Só no mês anterior, 50 navios e submarinos americanos tinham sido afundados pelos alemães e as sabotagens aos navios no porto de Nova Iorque atingiam proporções dramáticas. O FBI acreditava que o porto estava cheio de espiões italianos que passavam informações aos alemães. 
O mafioso tomou conta do assunto. Em menos de um mês, dezenas de pessoas foram presas e terminaram os ataques aos navios. E, assim que a guerra acabou, o governo americano cumpriu a sua parte do acordo, libertando «Lucky». Havia apenas um senão: ele teria de ser deportado para Sicília. E não voltar, jamais, aos EUA.
Sem poder controlar os negócios a partir de Itália, «Lucky» decide jogar a sua última cartada e viaja, em segredo, para Cuba, convocando uma reunião com todos os patrões da máfia, no Hotel Nacional. Essa semana em Havana ficou famosa pelo luxo e ostentação da «conferência» de criminosos – até Frank Sinatra cantou, em privado, para o grupo – e foi imortalizada no cinema por Francis Ford Coppola. No clássico O Padrinho, o grupo de gangsters celebra o fim das suas negociações cantando à volta de um bolo, com uma colorida Havana esculpida em açúcar. O bolo é dividido em pedaços e devorado avidamente pelos mafiosos – uma metáfora poderosa do que, realmente, estava prestes a acontecer.
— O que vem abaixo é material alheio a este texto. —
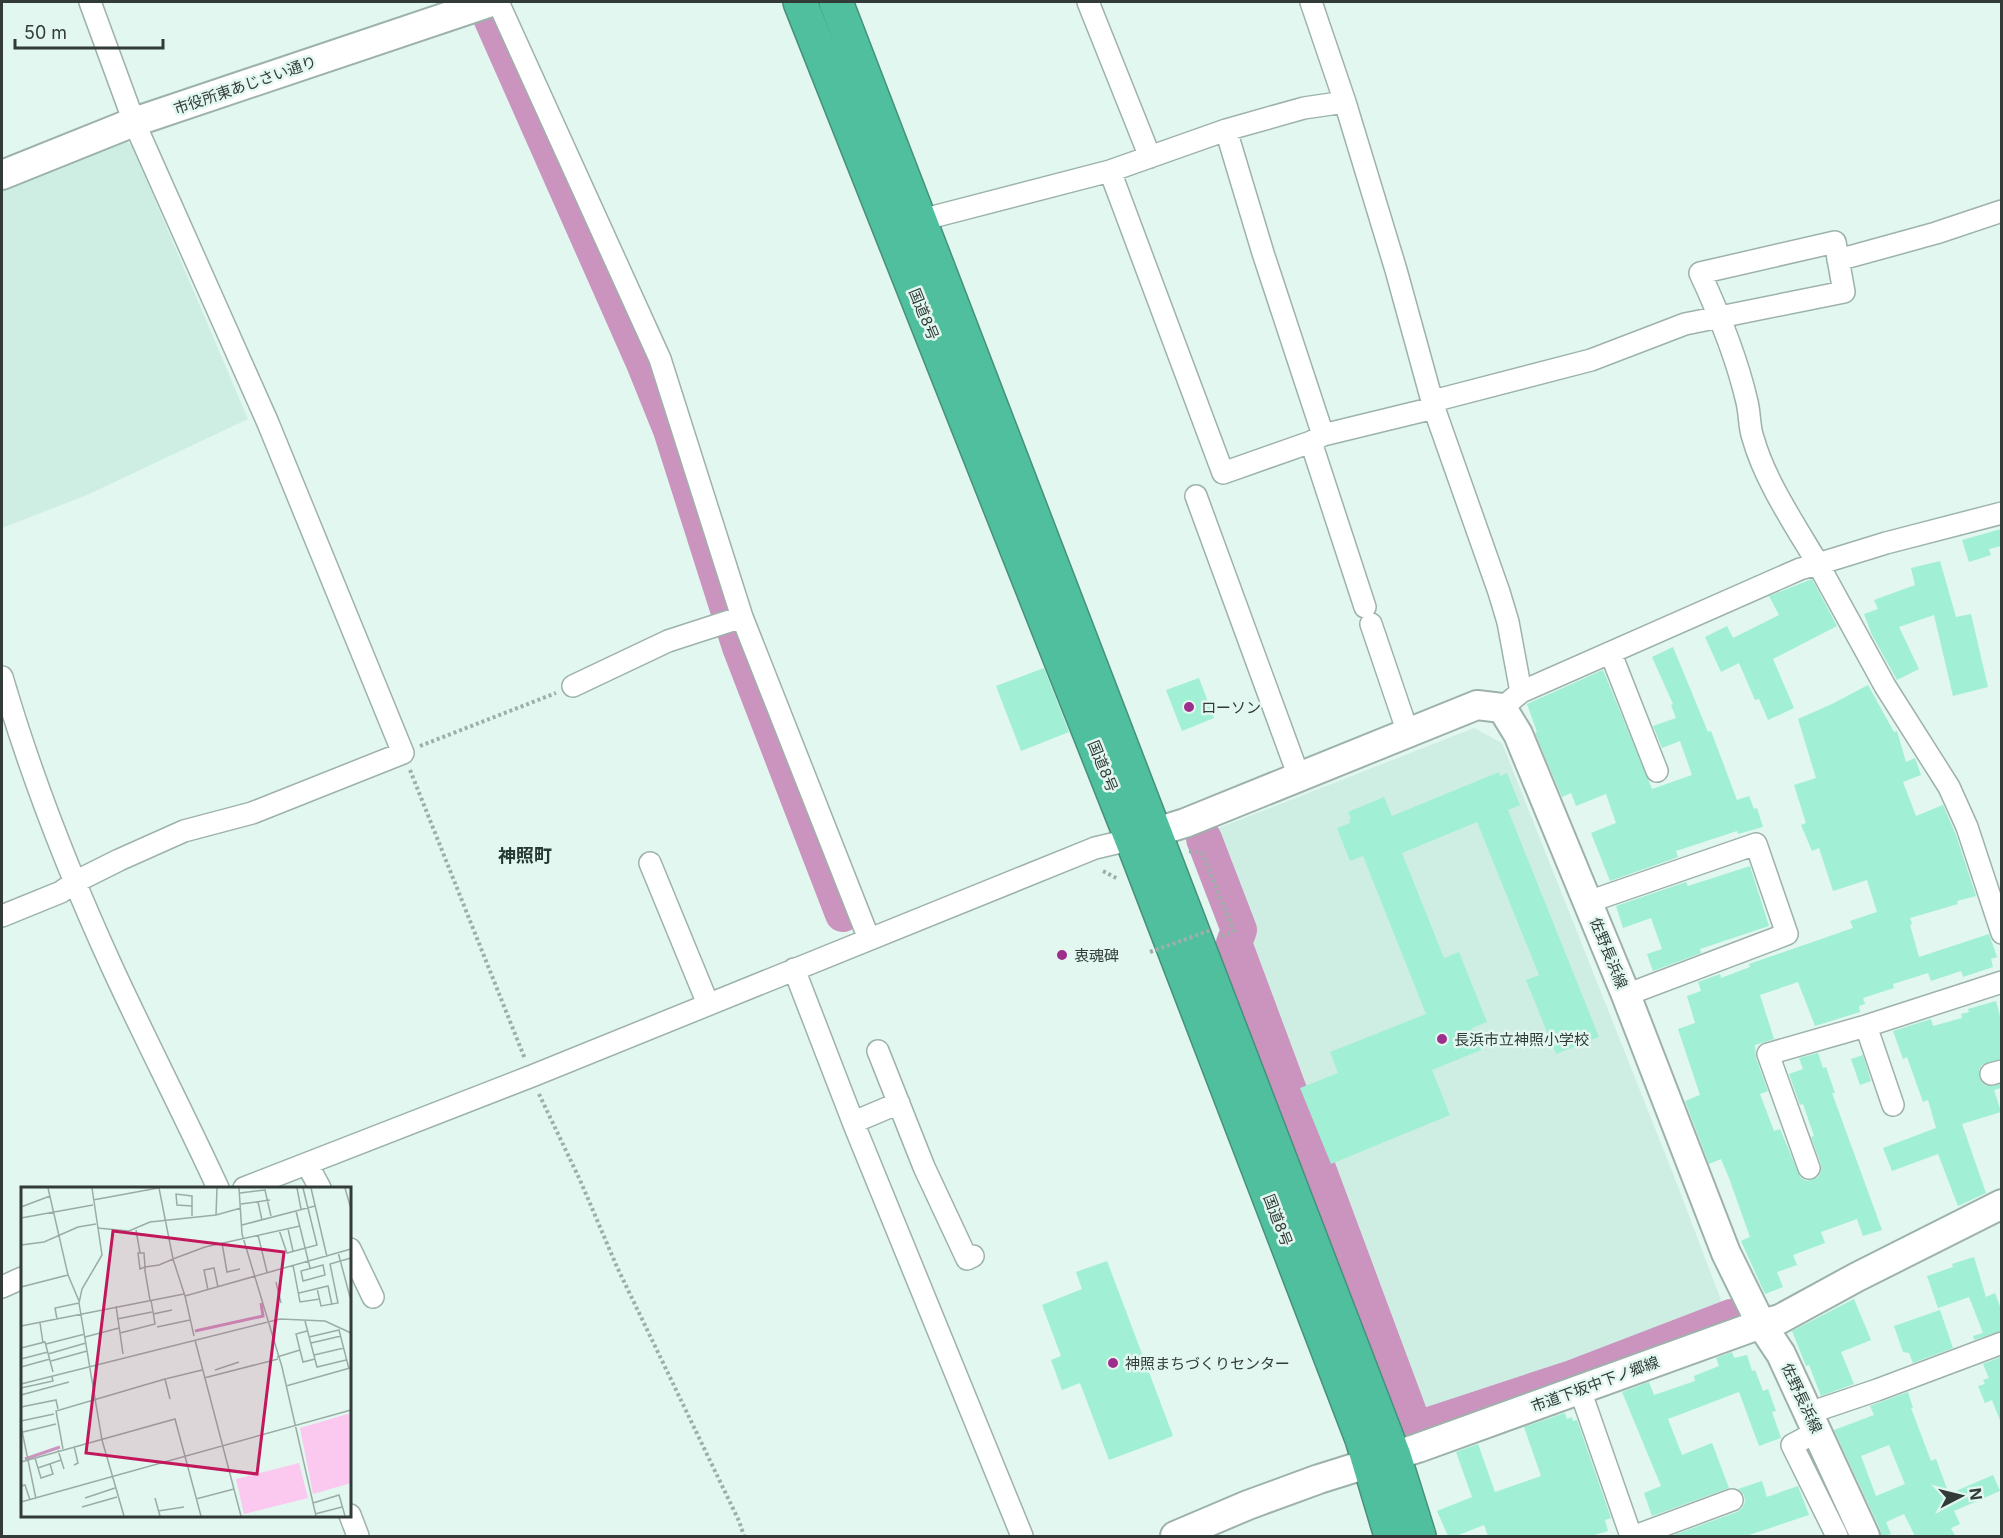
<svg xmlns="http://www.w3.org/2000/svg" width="2003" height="1538" font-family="Inter,'Noto Sans JP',sans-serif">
<rect width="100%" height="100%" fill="#e1f7ef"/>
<!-- built -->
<path fill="#cfeee3" d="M120,136L132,146L248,419L87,495L2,528V185Z
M1474,728L1502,743L1672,1171L1724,1308L1617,1353L1424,1423L1415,1416L1305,1120L1295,1123L1234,958L1243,953L1239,941L1245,928L1206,833Z"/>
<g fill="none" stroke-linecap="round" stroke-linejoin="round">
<!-- river -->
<path stroke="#ca94be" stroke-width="36" d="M484,2L644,363L671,430L740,647L843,914
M1204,839L1239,930L1234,943L1412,1421L1423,1427L1572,1378L1731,1317
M1809,1447L1848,1536"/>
</g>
<!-- building -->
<path fill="#a1efd4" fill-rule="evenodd" d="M2001,529V546L1989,549L1991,555L1969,562L1962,540Z
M1940,561L1956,617L1971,614L1988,687L1953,696L1934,615L1899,627L1919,669L1897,680L1872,635L1864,614L1878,609L1874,600L1915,585L1911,568Z
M1812,579L1837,626L1773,659L1794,708L1768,720L1759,699L1755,700L1739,663L1721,672L1705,637L1727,626L1733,638L1779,615L1769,596Z
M1673,647L1708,732L1711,731L1737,800L1749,796L1754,809L1757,808L1763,827L1738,834L1737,831L1676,851L1678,857L1610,881L1591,833L1616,823L1606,794L1576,806L1571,793L1562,797L1535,733L1537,732L1527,704L1603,670L1652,789L1692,775L1680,741L1662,748L1653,726L1676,718L1671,705L1673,704L1652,657Z
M1044,668L1069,732L1021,751L996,686Z
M1199,678L1214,718L1182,731L1166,690Z
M1868,685L1894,732L1897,731L1906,762L1915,758L1921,775L1903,782L1916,816L1943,805L1956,835L1976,896L1957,901L1958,904L1910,918L1912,924L1910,925L1919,957L1989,934L1997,957L1991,959L1993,967L1963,977L1961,971L1931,981L1928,973L1893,984L1894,988L1863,998L1865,1004L1859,1006L1860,1012L1815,1026L1798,982L1760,995L1774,1039L1755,1045L1756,1058L1768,1091L1760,1094L1774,1131L1780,1129L1800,1177L1807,1181L1818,1177L1821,1171V1164L1811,1137L1814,1136L1803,1104L1800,1105L1789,1074L1803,1069L1799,1058L1818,1053L1823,1068L1826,1067L1835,1093H1832L1882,1230L1863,1236L1857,1219L1821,1232L1825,1243L1793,1255L1797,1265L1777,1272L1783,1287L1765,1294L1741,1241L1750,1237L1729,1178L1721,1159L1709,1164L1685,1101L1700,1095L1678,1029L1695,1023L1687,996L1701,991L1698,982L1720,974L1721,978L1750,967L1749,964L1853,928L1850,921L1877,912L1867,880L1833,891L1819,848L1812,851L1801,825L1806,823L1794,785L1816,778L1798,719L1832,704Z
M1499,772L1500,776L1507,773L1520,805L1508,810L1599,1037L1556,1054L1526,980L1539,975L1477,822L1402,853L1444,958L1459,952L1487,1022L1472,1028L1481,1050L1432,1070L1450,1115L1331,1164L1300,1088L1338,1073L1330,1052L1426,1014L1363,856L1350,861L1337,828L1350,823L1349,820L1351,819L1348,812L1384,797L1392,816Z
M1750,866L1769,926L1700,949L1701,953L1653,971L1647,954L1662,949L1651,918L1623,928L1616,906L1686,882L1688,886Z
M1996,1001L2001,1020V1059L1982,1065L1979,1070V1077L1982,1083L1987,1086L2001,1084V1088L1994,1090L2001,1112L1962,1124L1986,1193L1958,1206L1938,1154L1892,1171L1883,1148L1936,1128L1928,1100L1923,1102L1907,1057L1903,1059L1893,1031L1931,1019L1933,1026L1962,1018L1961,1014L1969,1012L1968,1009Z
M1863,1055L1871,1081L1860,1085L1851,1059Z
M1974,1257L1986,1297L1995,1293L2001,1309V1331L1974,1340L1973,1336L1983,1333L1969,1297L1938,1308L1927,1276L1953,1267L1952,1264Z
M1107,1261L1173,1436L1109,1460L1080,1383L1062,1390L1051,1360L1061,1356L1042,1305L1082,1289L1076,1272Z
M1854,1299L1871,1340L1841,1352L1854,1384L1821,1396L1809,1365L1806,1366L1792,1331Z
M1940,1310L1953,1348L1913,1363L1909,1353L1903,1352L1894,1326Z
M1732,1352L1734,1358L1747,1355L1752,1371L1755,1370L1763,1391L1768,1389L1776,1411L1772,1412L1781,1438L1759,1446L1739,1392L1668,1419L1682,1455L1712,1443L1729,1488L1652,1516L1644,1493L1661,1486L1622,1392L1649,1382L1654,1395L1695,1381L1694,1376L1719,1366L1716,1358Z
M2001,1357V1423L1992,1400L1985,1403L1978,1386L1985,1384L1983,1380L1989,1378L1983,1364Z
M1908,1392L1913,1408H1911L1931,1461L1936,1459L1949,1494L1993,1475L2000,1491L1954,1511L1960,1524L1951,1528L1955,1536H1915L1904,1514L1886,1522L1891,1534L1881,1536L1880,1529L1834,1430L1874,1415L1870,1406ZM1889,1445L1905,1484L1876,1496L1861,1456Z
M1565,1413L1567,1419L1572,1417L1573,1421L1577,1420L1611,1518L1605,1520L1608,1531L1591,1536H1488L1484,1525L1456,1536H1448L1437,1511L1472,1497L1456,1452L1478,1444L1495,1492L1541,1476L1524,1427Z
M1762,1481L1767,1497L1798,1486L1809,1515L1746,1536H1671L1737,1512L1742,1508L1745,1502L1744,1495L1738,1489Z"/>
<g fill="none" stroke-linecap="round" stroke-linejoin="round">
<defs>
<path id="street" d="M498,2L660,359L742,617
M1088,2L1150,157
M1311,2L1345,102L1396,270L1434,408L1499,592L1508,622L1521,692
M1345,102L1304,108L1226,130L1110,171L1223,473L1311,442L1323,435L1434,408
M1226,130L1263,253L1323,435
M921,220L1110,171
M1838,260L1936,233L2002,211
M1433,401L1591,360L1685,324L1844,292L1835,242L1700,273C1719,314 1737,358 1747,402C1750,414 1749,427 1753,438C1765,481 1795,525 1818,564L1800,569L1521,692L1502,708
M1311,442L1365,607
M1196,496L1299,777
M2002,513L1886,543L1818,564L1885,686L1949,787L1967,827L2002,933
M1371,624L1408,733
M1611,654L1657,771
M2,677C31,776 69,873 112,967C146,1041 184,1114 218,1188
M573,686L668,641L742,617L869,939
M650,863L708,1004
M1588,902L1756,844L1787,934L1626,995
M2,916L61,892L75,882L119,860L184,831L252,813L403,753L268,423L134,122L90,2
M794,969L855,1127L1022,1536
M1866,1026L1893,1105
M878,1051L924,1167L967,1259L973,1256
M1991,1074L2002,1071
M854,1122L899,1103
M307,1164L320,1188
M1809,1168L1768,1054L1866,1026L2002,982
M244,1188L532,1076L1095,848L1142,837
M350,1249L373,1297
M2,1287L22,1278
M1580,1390L1631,1536
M1809,1413L1877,1390L2002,1343
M1818,1431L1792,1445L1837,1536
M350,1515L358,1536
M1635,1536L1732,1500"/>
<path id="secondary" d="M2,175L134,122L491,2
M1156,832L1185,823L1477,705L1502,708L1518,734L1626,995L1726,1253L1761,1324L1781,1354L1865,1536
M1175,1536L1248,1505L1319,1479L1418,1448L1761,1324L1780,1319L1857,1277L2002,1204"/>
<path id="highway" d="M800,2L1132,840L1362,1439L1391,1536
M836,2L1394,1456L1419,1536"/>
</defs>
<!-- street casing -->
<use href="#street" stroke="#9db2aa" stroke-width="24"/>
<!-- secondary casing -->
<use href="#secondary" stroke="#9db2aa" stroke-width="32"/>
<!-- highway casing -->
<use href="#highway" stroke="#46917a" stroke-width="36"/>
<!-- path -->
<path stroke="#9eafa9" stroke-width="4" stroke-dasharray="3 3" stroke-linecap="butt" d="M420,746L556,693
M410,770L525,1059
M1189,851L1202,853L1234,931L1220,937
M1103,871L1118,879
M539,1094L580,1180L617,1267L739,1521L744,1536"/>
<!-- street -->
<use href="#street" stroke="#fff" stroke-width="21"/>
<!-- secondary -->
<use href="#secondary" stroke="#fff" stroke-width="28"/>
<!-- highway -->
<use href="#highway" stroke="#50bf9e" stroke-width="33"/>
<!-- path-bridge -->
<path stroke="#9eafa9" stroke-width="4" stroke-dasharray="3 3" stroke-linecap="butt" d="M1150,952L1211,930"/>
</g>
<!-- markers -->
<g fill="#9e2e8c" stroke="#e1f7ef" stroke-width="2">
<circle cx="1189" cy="707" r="6"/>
<circle cx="1062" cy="955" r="6"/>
<circle cx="1442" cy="1039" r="6"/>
<circle cx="1113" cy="1363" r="6"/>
</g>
<g text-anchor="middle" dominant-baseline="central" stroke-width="5" stroke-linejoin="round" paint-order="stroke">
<!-- street labels -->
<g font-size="15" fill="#323b38" stroke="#e1f7ef">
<text transform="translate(245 85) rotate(-19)">市役所東あじさい通り</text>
<text transform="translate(924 314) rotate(68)">国道8号</text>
<text transform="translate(1103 766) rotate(68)">国道8号</text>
<text transform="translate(1609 953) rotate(68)">佐野長浜線</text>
<text transform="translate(1278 1220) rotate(69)">国道8号</text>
<text transform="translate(1595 1384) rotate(-20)">市道下坂中下ノ郷線</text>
<text transform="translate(1802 1398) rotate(65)">佐野長浜線</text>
</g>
<!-- poi labels -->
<g font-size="15" fill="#323b38" stroke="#e1f7ef" text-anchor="start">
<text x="1201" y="707">ローソン</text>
<text x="1074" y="955">衷魂碑</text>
<text x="1454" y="1039">長浜市立神照小学校</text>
<text x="1125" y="1363">神照まちづくりセンター</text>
</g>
<!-- quarter labels -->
<g font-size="18" font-weight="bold" fill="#273a33" stroke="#e1f7ef">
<text x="525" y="855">神照町</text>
</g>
</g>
<!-- overview -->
<g transform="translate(21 1187)">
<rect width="330" height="330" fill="#e1f7ef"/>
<path d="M330,226V296L292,307L279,241ZM278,276L287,311L223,327L215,292Z" fill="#fbc8ef"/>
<path fill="none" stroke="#ca94be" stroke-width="3" d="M174,144L242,129L240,116M4,272L39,260"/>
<path fill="none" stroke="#9baca6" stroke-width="1.5" d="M27,1L47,88M71,1L81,68L61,102L58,116L81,253L103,329M138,1L152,72L184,60L279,39M218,1L221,47L261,180L295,329M276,1L280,22M290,1L306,70M324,1L330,22M219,6L244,3L250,29M72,13L137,1M237,15L241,33M220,17L249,13M171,19L156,18L155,7L171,9V29M0,20L29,9M275,24L289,81M195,28L196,1M0,31L72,18M221,38L294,19M76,41L108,44L129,35L195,28L220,21M267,42L272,64M115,43L119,66M258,43L266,66L296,58L282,1M237,48L246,85M201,56L206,85L219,82M0,58L23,55L57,40L75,37M317,65L329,110M272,78L279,115L299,112M302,78L304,88L282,94L280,84ZM255,95L260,116M0,100L47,88L58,114M296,101L300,119L317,116L309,77L330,71M187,103L183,83L193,81L197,100M278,106L307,99L311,118M129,113L124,84V80L123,66H117L119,82L124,80L138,78L152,72L164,109M95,119L99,146L134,137L130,113M132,127L151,123M36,132L34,121L58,116M96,132L131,125M284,134L296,180L325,173M19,136L22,156M0,139L163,107M136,140L169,133M286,144L275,147L282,175L294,172M99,146L102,167M173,149L164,109L330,62M64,150L98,141M288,150L318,143L328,182M174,153L220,329M290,156L320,149M25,157L64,147M0,161L24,155L32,185M27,167L65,156M293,168L323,161M256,170L279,163M0,172L27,165M30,174L66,164M0,180L29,172M194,183L218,175M183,191L257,172M0,197L259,132L304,134L330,146M265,199L329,181M0,201L32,194L31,190M0,208L48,195M149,212L144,192L181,183M0,220L35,213L37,222M0,234L33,227M0,239L15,312M2,245L35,237M53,259L57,276L53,278M42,262L35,224L144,192M37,263L43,282M14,271L20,291L32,287L29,277M0,275L154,232L180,329M17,281L40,273M0,299L4,298L9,313M64,311L94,301M134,311L139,329M175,312L213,302M0,315L330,223M292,316L318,308L324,329M61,320L96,310M137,324L163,320M294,327L321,320"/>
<path fill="#c2185b" fill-opacity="0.15" stroke="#c2185b" stroke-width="3" d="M92,44L263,65L236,287L65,266Z"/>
<rect width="330" height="330" fill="none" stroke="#323b38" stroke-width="3"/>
</g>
<!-- border -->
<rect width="2003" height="1538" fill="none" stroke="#323b38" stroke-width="6"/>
<!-- north arrow -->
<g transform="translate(1961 1496) rotate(83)" stroke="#e1f7ef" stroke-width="4.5" paint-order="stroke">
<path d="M0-4.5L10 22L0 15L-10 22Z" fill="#323b38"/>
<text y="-9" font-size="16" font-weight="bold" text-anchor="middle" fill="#323b38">N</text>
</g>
<!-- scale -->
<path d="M15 39v9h148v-9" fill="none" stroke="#323b38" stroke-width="3"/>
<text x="24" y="39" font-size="18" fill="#323b38" stroke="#e1f7ef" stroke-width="4.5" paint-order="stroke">50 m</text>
</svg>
Santo Trafficante, o mafioso dono do casino Sans Souci em Havana e Jake Lansky irmão 
do gangster Meyer Lansky no Casino do Hotel Nacional. Havana, Cuba. 1958. Francis Miller.


DADOS LANÇADOS

Os planos sairiam furados quando o jornalista Robert Ruark escreveu sobre a amizade de Sinatra com «Lucky», mencionando as festas e orgias daqueles dias de 1946 e que fizeram furor em Havana. A história foi manchete nos jornais americanos, dias a fio. 
Sinatra negou tudo e, no auge da sua carreira, escapou incólume ao que classificava de «boatos». Mas «Lucky» acabava de ser exposto – tinha-se comprometido a ficar em Itália e, afinal, estava tão perto dos EUA. O presidente Harry Truman pediu a Cuba que o expulsasse, acusando-o de «inundar de droga» o seu país. Durante semanas, as relações diplomáticas azedaram, com Havana a recusar a deportação de um italiano com o passaporte em dia... Truman decidiu então cortar o abastecimento de «drogas legais» a Cuba enquanto o «traficante» não fosse expulso. Não havia volta a dar. Até ao fim dos seus dias, «Lucky» viveria isolado numa mansão de 60 quartos, em Nápoles... chorando a sua má sorte.
Sem o cabeça de cartaz da «operação Havana», a máfia recuou para os seus territórios, nos EUA. Só Lansky continuou a acalentar o sonho, mantendo contacto regular com Batista. O coronel tinha assumido a Presidência entre 1940 e 1944, e, segundo a Constituição, só poderia voltar a candidatar-se depois de um interregno noutros cargos públicos. Por isso, entre 1948 e 1951, ocupou um lugar no Senado. 
No ano seguinte, candidatou-se à Presidência mas, segundo indicavam as sondagens, ficaria em último. Nunca se soube quem ganhou: Batista não queria esperar mais e orquestrou um golpe, impondo-se como «presidente provisório». Estava aberto o caminho para fazer rolar os milhões da máfia pelas ruas de Havana.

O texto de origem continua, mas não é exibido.